------ The input ------

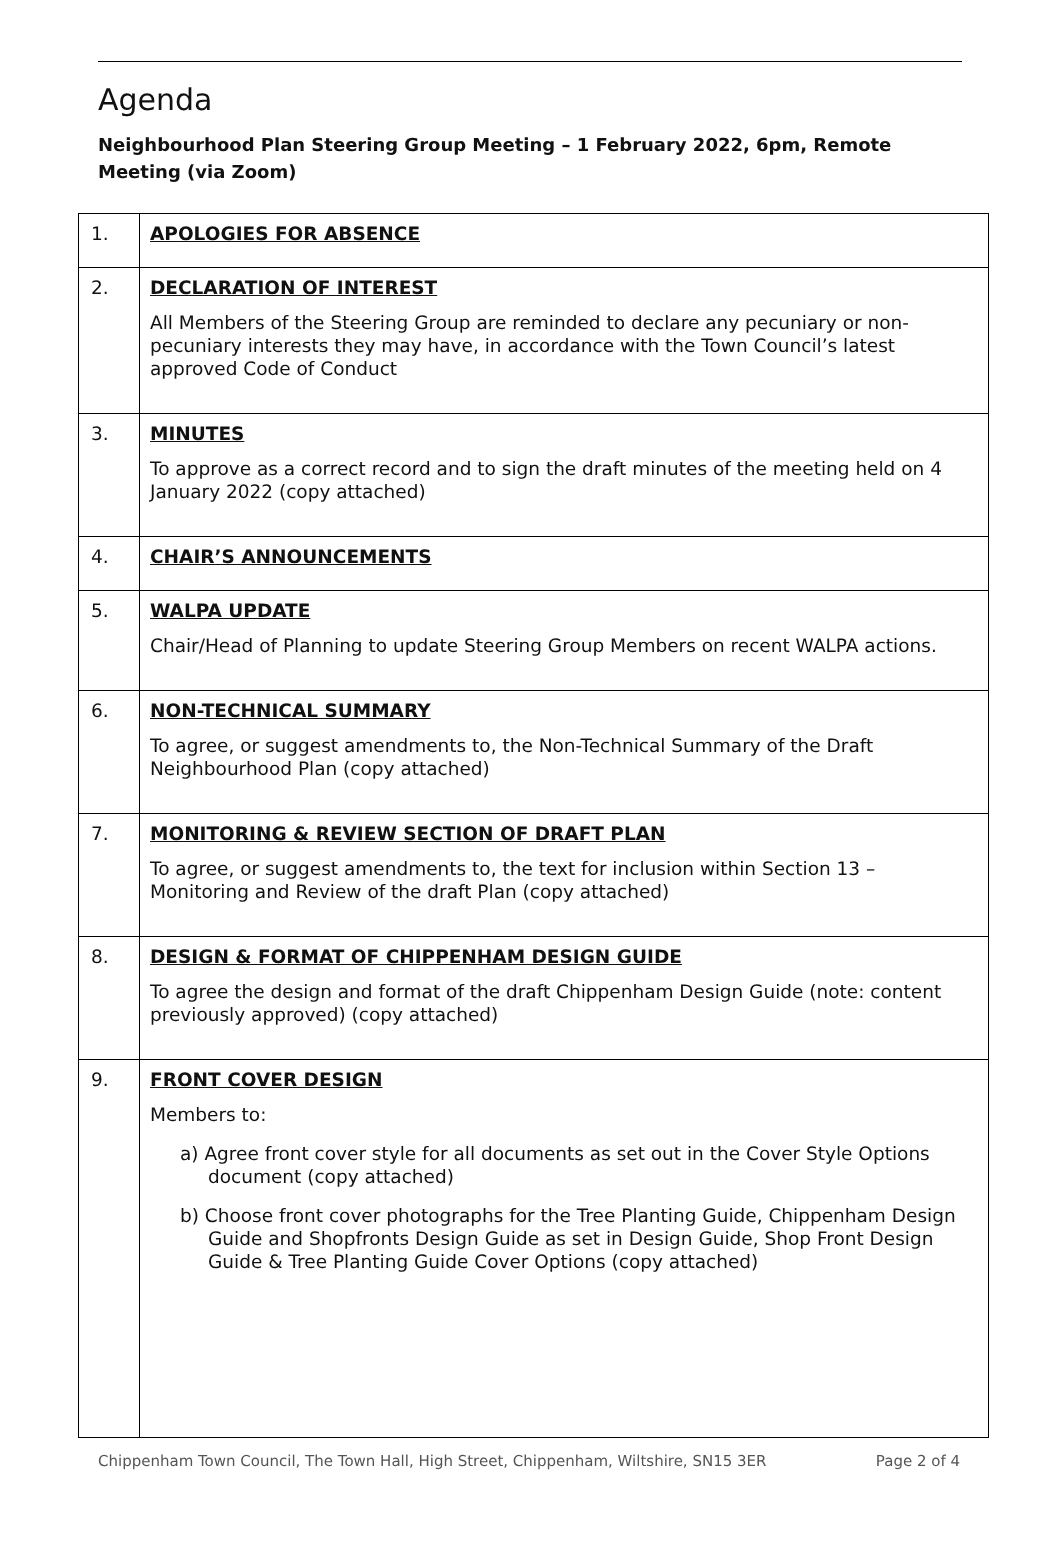Agenda
Neighbourhood Plan Steering Group Meeting – 1 February 2022, 6pm, Remote Meeting (via Zoom)
| 1. | APOLOGIES FOR ABSENCE |
| 2. | DECLARATION OF INTEREST All Members of the Steering Group are reminded to declare any pecuniary or non-pecuniary interests they may have, in accordance with the Town Council’s latest approved Code of Conduct |
| 3. | MINUTES To approve as a correct record and to sign the draft minutes of the meeting held on 4 January 2022 (copy attached) |
| 4. | CHAIR’S ANNOUNCEMENTS |
| 5. | WALPA UPDATE Chair/Head of Planning to update Steering Group Members on recent WALPA actions. |
| 6. | NON-TECHNICAL SUMMARY To agree, or suggest amendments to, the Non-Technical Summary of the Draft Neighbourhood Plan (copy attached) |
| 7. | MONITORING & REVIEW SECTION OF DRAFT PLAN To agree, or suggest amendments to, the text for inclusion within Section 13 – Monitoring and Review of the draft Plan (copy attached) |
| 8. | DESIGN & FORMAT OF CHIPPENHAM DESIGN GUIDE To agree the design and format of the draft Chippenham Design Guide (note: content previously approved) (copy attached) |
| 9. | FRONT COVER DESIGN Members to: a) Agree front cover style for all documents as set out in the Cover Style Options document (copy attached) b) Choose front cover photographs for the Tree Planting Guide, Chippenham Design Guide and Shopfronts Design Guide as set in Design Guide, Shop Front Design Guide & Tree Planting Guide Cover Options (copy attached) |
Chippenham Town Council, The Town Hall, High Street, Chippenham, Wiltshire, SN15 3ER Page 2 of 4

------

Task item: Restate the entries word for word, though any image they contain should not appear.

Answer space:
Agenda
Neighbourhood Plan Steering Group Meeting – 1 February 2022, 6pm, Remote Meeting (via Zoom)
| 1. | APOLOGIES FOR ABSENCE |
| 2. | DECLARATION OF INTEREST All Members of the Steering Group are reminded to declare any pecuniary or non-pecuniary interests they may have, in accordance with the Town Council’s latest approved Code of Conduct |
| 3. | MINUTES To approve as a correct record and to sign the draft minutes of the meeting held on 4 January 2022 (copy attached) |
| 4. | CHAIR’S ANNOUNCEMENTS |
| 5. | WALPA UPDATE Chair/Head of Planning to update Steering Group Members on recent WALPA actions. |
| 6. | NON-TECHNICAL SUMMARY To agree, or suggest amendments to, the Non-Technical Summary of the Draft Neighbourhood Plan (copy attached) |
| 7. | MONITORING & REVIEW SECTION OF DRAFT PLAN To agree, or suggest amendments to, the text for inclusion within Section 13 – Monitoring and Review of the draft Plan (copy attached) |
| 8. | DESIGN & FORMAT OF CHIPPENHAM DESIGN GUIDE To agree the design and format of the draft Chippenham Design Guide (note: content previously approved) (copy attached) |
| 9. | FRONT COVER DESIGN Members to: a) Agree front cover style for all documents as set out in the Cover Style Options document (copy attached) b) Choose front cover photographs for the Tree Planting Guide, Chippenham Design Guide and Shopfronts Design Guide as set in Design Guide, Shop Front Design Guide & Tree Planting Guide Cover Options (copy attached) |
Chippenham Town Council, The Town Hall, High Street, Chippenham, Wiltshire, SN15 3ER Page 2 of 4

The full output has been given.